Whew. Pretty serious for an early Thursday morning in the Michigan darkness sipping strong coffee.
Desmond Tutu was interviewed on NPR this morning [link to program]. The interviewer asked whether he can still believe in people’s potential for good or something like that.
As chair of his country’s Truth and Reconciliation Commission, Tutu listened to accounts of political hatred and physical brutality that might shake anyone’s faith in humanity.
“Perhaps if one had listened only to the atrocities,” he demurs. “But we were constantly being bowled over by the extent to which people were ready and willing to forgive. But we had, obviously, the spectacular example of Nelson Mandela, who could come out of 27 years’ incarceration, so eager to be able to forgive.”
A decade and more after that faith-building experience, Tutu says his sense of his relationship to the divine is still evolving.
“I am learning to shut up more in the presence of God,” he says, laughing. One model of prayer, he acknowledges, is that “you have a kind of shopping list that you bring to God” — and even Desmond Tutu confesses that “I still do.”
But more and more for him, he says, communion with God is about “trying to grow, in just being there.”
“Like when you sit in front of a fire in winter — you are just there in front of the fire,” he says. “You don’t have to be smart or anything. The fire warms you.”
The fire warms you.
I like that quite a bit. I think I claim atheism as a reaction to the simple stuff crammed down my throat for years.

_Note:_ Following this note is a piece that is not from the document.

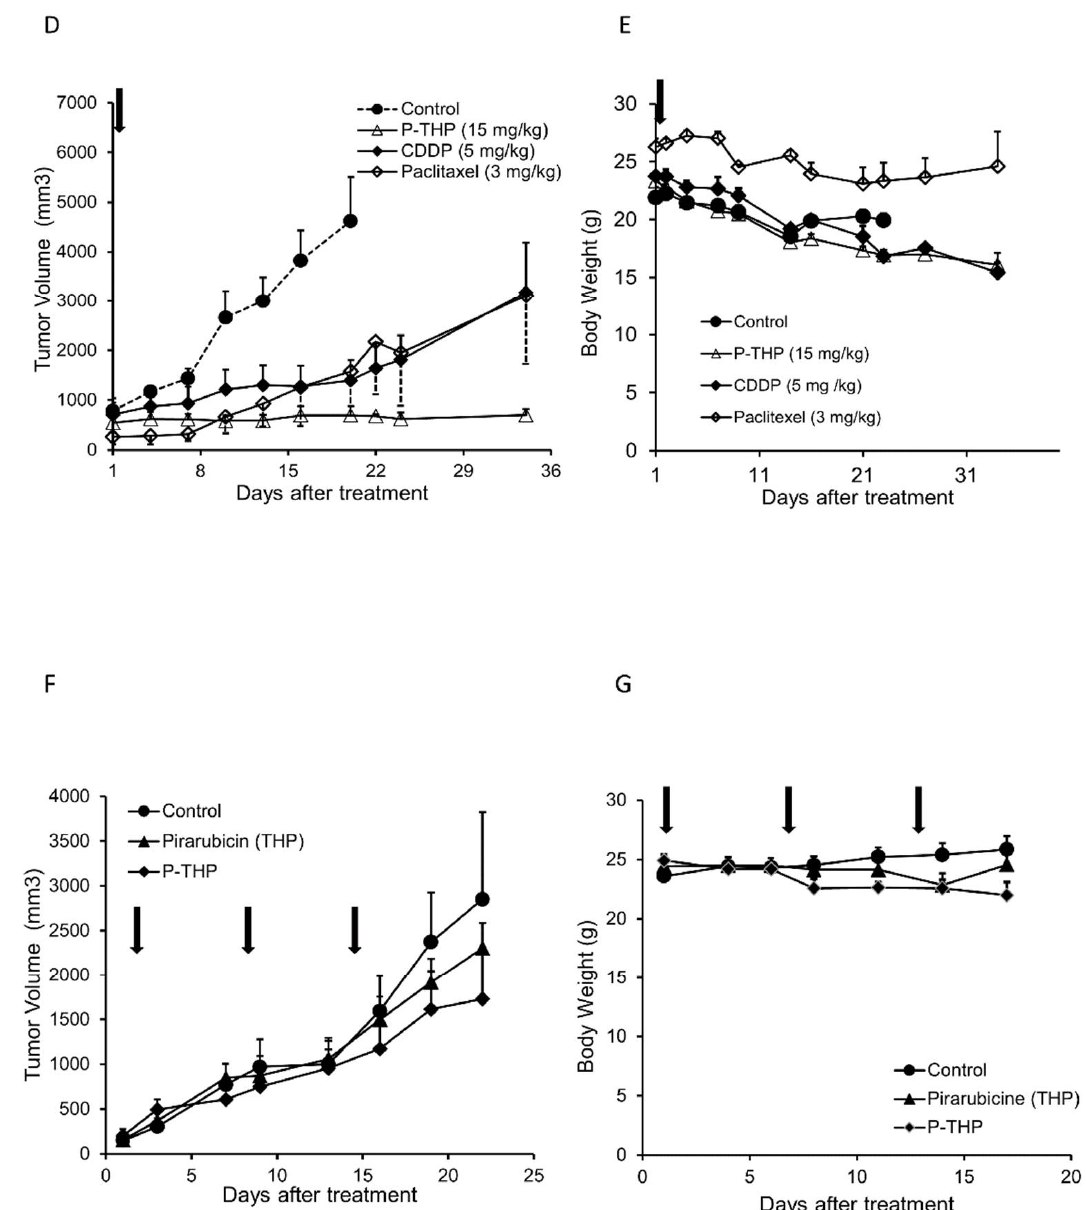
Figure 3. Antitumor effect of P-THP in vivo. MES-SA C9 high tumor-bearing mice ( A , B ): Free THP and P-THP at 5 mg/kg and 15 mg/kg of THP-equivalent doses are weekly administered three times from the tail vein when the tumor diameter is 6–12 mm. ( A ) Tumor volume (mm 3 ) and ( B ) body weight (g) change. Data ± SEM ( n = 4). MES-SA C9 high tumor-bearing mice ( C ): ( C ) Tumor weight after 36 days of treatment started of sacrifice mice revealed P-THP was significantly less than THP, as well as fluorescence imaging. Fluorescence images showed mice tumors treated with THP or P-THP. The tumors were cut in the middle of tumor nodules, and the cross-sectional views were shown. Data ± SEM ( n = 4). A2780cis tumor model ( D , E ) of 1.5 × 10 7 cells per inoculation were in- jected: THP and P-THP at 5 mg/kg and 15 mg/kg of THP-equivalent doses were weekly adminis- tered from 6–12 mm of initial tumor size ( n = 3). Data are expressed as Data ± SEM. Paclitaxel (3 mg/kg) was used with 4 weekly i.v. injections. A2780/ADR tumor model ( F , G ) of 1.5 × 10 7 cells per inoculation: THP and P-THP at 5 mg/kg and 15 mg/kg of THP equivalent doses were weekly ad- ministered from 4–10 mm of initial tumor size ( n = 4). Data± SEM ( n = 4). Regarding the dosing of P- THP, 3 injections were carried out only in the A2780/ADR tumor model; for the other tumor model, one injection of P-THP was performed. 4. Discussion The anticancer activity of P-THP has been reported in various types of tumor cell lines, including cervical cancer (HeLa cells), melanoma (B16-F10), colon cancer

I remember deciding that what many people consider to be a “Christian” was exactly what I was not. Same thing with believing in God. I know that I have a firm belief in the other. I also think that living one’s life in order to receive a reward when you die seems medieval to me. Better to live fully and humanly as possible in the present. I suspect it’s all we get. But I honestly don’t know.
Warming myself in the presence of life and other people’s goodness or wonderful ideas or music or art is still something that has meaning for me.